If he's an estate attorney, I'd say you're in for smooth sailing but with that said... we DO have a client (oral surgon) who had his attorney set up a trust and demand ALL this guys retirement assets go to the trust upon his demise.

I've tried to talk to the guy (he's my partners client so I'm walking a thin line there by butting in, but as shown in beginning of thread, if I feel it's the right thing to do... I'll do it)

Anyways, I've tried to bring it up with him and he is blindly assured that everything is ok. Perhaps it is... it's just in my 22 years, I've never seen it work out like this so if he keeps it as is and passes away, I'll have my first closeup audience of this happening (IRA to trust to IRA)

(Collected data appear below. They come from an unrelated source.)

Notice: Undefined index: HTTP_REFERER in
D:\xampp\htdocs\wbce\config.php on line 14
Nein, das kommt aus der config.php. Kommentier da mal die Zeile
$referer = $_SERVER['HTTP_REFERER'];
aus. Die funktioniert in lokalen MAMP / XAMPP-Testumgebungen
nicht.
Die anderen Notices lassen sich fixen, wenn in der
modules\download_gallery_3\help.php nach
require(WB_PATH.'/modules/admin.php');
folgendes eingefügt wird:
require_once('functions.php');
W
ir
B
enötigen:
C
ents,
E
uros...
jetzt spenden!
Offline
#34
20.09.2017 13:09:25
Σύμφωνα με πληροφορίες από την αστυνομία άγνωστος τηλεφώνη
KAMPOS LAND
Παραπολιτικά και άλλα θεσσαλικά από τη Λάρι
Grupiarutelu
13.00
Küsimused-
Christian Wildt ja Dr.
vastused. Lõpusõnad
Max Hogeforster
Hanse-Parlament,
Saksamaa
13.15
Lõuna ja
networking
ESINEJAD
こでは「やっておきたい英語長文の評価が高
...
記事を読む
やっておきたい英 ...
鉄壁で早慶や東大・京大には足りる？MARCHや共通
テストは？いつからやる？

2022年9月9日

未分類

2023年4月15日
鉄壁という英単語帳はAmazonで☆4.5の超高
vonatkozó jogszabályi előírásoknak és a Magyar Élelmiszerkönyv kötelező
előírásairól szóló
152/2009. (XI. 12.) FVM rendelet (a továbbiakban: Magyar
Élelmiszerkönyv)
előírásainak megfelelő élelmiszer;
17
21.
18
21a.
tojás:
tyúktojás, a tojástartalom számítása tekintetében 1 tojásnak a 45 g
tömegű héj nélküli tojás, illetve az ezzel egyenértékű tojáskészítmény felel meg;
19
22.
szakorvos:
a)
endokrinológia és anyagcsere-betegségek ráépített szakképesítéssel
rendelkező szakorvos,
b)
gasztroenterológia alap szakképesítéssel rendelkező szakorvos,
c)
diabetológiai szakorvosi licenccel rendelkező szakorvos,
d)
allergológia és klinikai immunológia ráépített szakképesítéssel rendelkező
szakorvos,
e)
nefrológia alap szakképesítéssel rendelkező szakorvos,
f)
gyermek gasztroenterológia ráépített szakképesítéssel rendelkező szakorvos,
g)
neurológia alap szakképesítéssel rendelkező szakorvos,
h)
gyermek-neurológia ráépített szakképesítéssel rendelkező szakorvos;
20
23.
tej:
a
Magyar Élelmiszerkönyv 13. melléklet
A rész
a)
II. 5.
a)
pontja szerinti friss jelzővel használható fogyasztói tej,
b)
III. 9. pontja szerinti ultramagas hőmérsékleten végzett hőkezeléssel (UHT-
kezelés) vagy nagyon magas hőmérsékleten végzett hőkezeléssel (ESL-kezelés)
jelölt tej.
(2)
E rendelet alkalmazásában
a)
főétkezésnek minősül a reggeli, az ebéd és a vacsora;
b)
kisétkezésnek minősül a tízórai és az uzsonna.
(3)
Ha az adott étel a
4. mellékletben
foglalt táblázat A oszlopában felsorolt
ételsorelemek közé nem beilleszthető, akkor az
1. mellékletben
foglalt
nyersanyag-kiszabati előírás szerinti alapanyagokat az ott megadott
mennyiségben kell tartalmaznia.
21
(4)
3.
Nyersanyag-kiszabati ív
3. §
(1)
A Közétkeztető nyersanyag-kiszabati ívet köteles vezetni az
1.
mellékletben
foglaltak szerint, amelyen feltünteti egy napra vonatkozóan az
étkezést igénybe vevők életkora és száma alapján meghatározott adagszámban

What I really don't get is what does it matter? Why does this attorney insist that the assets LEAVE his retirement accounts, pay out to this trust and then (somehow) re-establish some kind of retirement account for the surviving spouse... why not simply put the spouse's name on the account as beneficiary and it can all be done with stroke of pen & death certificate... something still smells there to me.

I don't see any reason to even flirt with putting ones assets at risk by playing that kind of dance when a direct beneficiary would suffice.

Anyway... I'd be more than happy to explain. It's a lot easier to verbalize it than to type it out and try to be accurate on all the nuances.